The ELI evaluates iPads and English language education

20 02 2013

The ELI has been pioneering the use of iPads in its EFL classes since the release of the first unit in 2010. Several pilot research projects have gauged the potential of iPads in the learning environment here. Projects headed by members of the Basic English Proficiency Project (BEPP) and the CALL Research Groups have investigated the potential impact of these tablet computers on language education. For instance, one project looked at the impact on the existing  infrastructure. Another tested the media production capability of the iPad. Last month, one of the projects, “The Integration of iPads at a Japanese university,” was published in the December 2012 issue of The JALT CALL Journal. Marnie Brown, ELI lecturer and one of the authors of the study commented, “I think iPads in education is the way forward.” The following is a video of Brown talking about everything iPad. Based on this previous research, starting in April 2013, the ELI will significantly expand the use of iPads in its curriculum.
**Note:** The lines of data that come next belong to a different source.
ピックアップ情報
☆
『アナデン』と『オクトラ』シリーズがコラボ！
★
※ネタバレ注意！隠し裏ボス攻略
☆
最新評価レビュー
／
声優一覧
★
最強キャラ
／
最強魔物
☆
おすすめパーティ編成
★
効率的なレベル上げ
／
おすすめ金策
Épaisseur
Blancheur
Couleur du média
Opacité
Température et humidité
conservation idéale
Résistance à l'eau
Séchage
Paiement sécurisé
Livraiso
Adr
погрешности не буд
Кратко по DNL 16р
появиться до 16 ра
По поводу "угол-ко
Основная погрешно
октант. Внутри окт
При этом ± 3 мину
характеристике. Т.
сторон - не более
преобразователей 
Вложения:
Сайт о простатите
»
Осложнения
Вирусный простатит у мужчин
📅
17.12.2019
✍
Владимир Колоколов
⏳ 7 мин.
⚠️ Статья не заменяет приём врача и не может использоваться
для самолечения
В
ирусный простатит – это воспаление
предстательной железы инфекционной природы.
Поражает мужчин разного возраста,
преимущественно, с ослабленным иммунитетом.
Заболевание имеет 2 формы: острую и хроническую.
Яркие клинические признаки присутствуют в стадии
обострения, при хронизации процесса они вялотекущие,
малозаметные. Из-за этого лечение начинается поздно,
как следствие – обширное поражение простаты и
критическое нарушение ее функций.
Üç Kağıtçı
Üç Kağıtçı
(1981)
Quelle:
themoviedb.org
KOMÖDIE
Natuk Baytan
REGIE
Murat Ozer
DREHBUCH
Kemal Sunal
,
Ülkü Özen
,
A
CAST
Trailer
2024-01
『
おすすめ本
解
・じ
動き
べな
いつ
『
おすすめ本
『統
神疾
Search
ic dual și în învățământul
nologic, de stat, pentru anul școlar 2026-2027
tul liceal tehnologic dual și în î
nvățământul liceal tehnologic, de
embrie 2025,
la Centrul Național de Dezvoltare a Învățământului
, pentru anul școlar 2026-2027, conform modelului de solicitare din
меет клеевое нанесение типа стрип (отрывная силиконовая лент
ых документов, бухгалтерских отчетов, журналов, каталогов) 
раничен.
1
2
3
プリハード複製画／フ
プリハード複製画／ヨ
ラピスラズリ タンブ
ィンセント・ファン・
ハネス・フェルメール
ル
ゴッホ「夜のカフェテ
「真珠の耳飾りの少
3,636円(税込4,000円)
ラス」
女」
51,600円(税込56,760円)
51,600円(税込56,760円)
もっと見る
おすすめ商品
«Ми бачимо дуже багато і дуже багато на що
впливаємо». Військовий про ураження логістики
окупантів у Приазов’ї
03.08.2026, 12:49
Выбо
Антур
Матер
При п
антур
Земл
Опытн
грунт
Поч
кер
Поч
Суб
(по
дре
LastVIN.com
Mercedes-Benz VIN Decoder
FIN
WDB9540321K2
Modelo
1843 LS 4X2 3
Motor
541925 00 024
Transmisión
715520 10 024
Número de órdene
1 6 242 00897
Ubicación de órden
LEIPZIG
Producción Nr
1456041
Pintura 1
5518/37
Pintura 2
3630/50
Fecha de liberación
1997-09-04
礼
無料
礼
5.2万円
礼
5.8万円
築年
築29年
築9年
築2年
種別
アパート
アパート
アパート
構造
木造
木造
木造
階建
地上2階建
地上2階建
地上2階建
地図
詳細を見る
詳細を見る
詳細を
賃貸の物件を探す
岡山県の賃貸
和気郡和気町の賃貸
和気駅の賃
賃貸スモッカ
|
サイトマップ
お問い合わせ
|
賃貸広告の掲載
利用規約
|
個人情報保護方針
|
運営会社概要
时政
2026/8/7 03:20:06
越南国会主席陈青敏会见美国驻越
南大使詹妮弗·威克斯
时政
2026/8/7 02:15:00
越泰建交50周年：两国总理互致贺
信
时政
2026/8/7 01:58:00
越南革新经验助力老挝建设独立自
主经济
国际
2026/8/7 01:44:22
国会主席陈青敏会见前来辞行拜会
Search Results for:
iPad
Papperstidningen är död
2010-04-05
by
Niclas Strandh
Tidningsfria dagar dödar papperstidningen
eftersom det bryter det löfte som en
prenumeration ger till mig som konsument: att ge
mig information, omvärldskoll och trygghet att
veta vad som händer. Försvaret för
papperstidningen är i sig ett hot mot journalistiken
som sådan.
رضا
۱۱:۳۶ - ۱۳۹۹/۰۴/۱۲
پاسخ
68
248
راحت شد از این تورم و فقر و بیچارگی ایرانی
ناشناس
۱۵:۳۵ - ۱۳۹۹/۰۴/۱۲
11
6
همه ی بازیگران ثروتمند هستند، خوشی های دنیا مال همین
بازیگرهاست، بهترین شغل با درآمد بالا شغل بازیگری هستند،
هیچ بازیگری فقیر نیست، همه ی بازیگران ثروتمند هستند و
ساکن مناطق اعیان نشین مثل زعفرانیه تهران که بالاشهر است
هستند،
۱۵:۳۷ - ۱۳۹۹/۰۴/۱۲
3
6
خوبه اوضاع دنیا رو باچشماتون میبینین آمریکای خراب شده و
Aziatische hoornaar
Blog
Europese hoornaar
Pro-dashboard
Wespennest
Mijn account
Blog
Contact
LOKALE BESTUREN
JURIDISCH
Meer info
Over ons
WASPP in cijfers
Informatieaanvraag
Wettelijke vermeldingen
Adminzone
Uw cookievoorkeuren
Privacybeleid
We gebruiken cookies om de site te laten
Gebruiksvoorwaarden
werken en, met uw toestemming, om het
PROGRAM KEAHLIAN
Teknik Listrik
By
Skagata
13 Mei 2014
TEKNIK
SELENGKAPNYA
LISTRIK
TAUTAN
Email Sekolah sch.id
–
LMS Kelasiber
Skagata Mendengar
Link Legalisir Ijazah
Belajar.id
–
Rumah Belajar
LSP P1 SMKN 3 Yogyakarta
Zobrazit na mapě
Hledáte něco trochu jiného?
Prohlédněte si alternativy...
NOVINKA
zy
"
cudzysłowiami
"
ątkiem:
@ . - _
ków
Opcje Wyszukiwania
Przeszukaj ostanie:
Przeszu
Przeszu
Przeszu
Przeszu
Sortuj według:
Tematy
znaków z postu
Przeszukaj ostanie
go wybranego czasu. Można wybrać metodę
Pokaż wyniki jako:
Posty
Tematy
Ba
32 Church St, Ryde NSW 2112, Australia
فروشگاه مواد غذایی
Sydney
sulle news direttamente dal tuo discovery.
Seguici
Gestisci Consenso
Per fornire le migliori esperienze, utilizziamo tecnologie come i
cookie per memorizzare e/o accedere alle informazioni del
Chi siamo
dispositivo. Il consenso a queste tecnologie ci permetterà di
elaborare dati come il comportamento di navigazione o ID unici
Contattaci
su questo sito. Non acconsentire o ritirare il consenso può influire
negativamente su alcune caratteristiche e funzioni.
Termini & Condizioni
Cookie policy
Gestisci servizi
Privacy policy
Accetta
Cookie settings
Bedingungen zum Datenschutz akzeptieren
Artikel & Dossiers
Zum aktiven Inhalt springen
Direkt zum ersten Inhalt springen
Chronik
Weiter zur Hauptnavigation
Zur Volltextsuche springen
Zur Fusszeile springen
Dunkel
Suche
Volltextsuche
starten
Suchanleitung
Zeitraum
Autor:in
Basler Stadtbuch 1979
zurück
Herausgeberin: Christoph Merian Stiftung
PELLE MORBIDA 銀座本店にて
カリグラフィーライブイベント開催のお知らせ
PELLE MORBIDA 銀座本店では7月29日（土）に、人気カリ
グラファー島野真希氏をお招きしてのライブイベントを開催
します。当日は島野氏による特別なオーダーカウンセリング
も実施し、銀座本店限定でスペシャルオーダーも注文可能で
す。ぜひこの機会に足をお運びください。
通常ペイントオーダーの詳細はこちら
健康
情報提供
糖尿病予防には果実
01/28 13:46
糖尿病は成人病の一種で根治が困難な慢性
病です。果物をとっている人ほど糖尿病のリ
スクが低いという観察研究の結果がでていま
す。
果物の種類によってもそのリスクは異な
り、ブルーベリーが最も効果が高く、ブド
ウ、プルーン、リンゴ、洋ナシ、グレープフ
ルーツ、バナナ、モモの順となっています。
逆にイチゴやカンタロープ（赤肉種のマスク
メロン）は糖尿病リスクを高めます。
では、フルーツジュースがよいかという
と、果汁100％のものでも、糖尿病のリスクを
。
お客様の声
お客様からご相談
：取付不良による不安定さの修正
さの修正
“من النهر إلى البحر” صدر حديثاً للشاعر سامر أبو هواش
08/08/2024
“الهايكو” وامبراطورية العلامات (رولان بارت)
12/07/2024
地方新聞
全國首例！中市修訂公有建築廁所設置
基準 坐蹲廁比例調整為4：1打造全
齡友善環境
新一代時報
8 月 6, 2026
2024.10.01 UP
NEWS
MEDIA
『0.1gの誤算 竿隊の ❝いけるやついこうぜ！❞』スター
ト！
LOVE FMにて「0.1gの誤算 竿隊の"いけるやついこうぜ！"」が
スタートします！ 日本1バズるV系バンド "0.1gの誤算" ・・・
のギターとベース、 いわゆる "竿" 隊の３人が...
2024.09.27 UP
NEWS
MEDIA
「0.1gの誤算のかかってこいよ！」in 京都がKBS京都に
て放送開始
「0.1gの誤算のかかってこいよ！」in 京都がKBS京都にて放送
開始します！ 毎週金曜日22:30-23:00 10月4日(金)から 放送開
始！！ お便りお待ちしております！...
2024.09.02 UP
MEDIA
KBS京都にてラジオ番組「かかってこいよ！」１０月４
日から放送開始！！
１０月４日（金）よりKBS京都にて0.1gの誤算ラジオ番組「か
Published: Integration of iPads into a Japanese university English language curriculum

9 01 2013

Eli lecturers Marnie Brown, Joachim Castellano, Erin Hughes, and Alex Worth’s research on the integration of iPads at KUIS has been published in the December 2012 issue of The JALTCALL Journal.

Abstract follows:

Tablet computers are a growing trend in education that has been gaining momentum since the introduction of the Apple iPad in 2010. This paper presents a case study at a Japanese university that investigated the integration of iPads into an existing English language curriculum. It reports on the experience of teachers and students using this particular tablet for several learning tasks in a Freshman English course. The tablets were used as a presentation tool, digital handout, Internet browser, transcription recorder, and media playback device. Data gathered from the study describe benefits and drawbacks of using tablet computers in the Japanese university EFL context. In addition, teacher and student views on using tablets in class activities were gauged. The researchers used direct observations, video recordings of student use, and survey data from teachers and students. It also details the mobile applications that were used for the classroom tasks. While the iPads showed promise in collaborative projects involving media, connectivity, unfamiliarity, and incompatibility issues limited their effectiveness. Although only a few iPads were available for the study, the issues and results are considered from the perspective of tablet technology in general. Furthermore, the lessons learned here might provide additional insights into the broader implementation of mobile devices in language learning environments.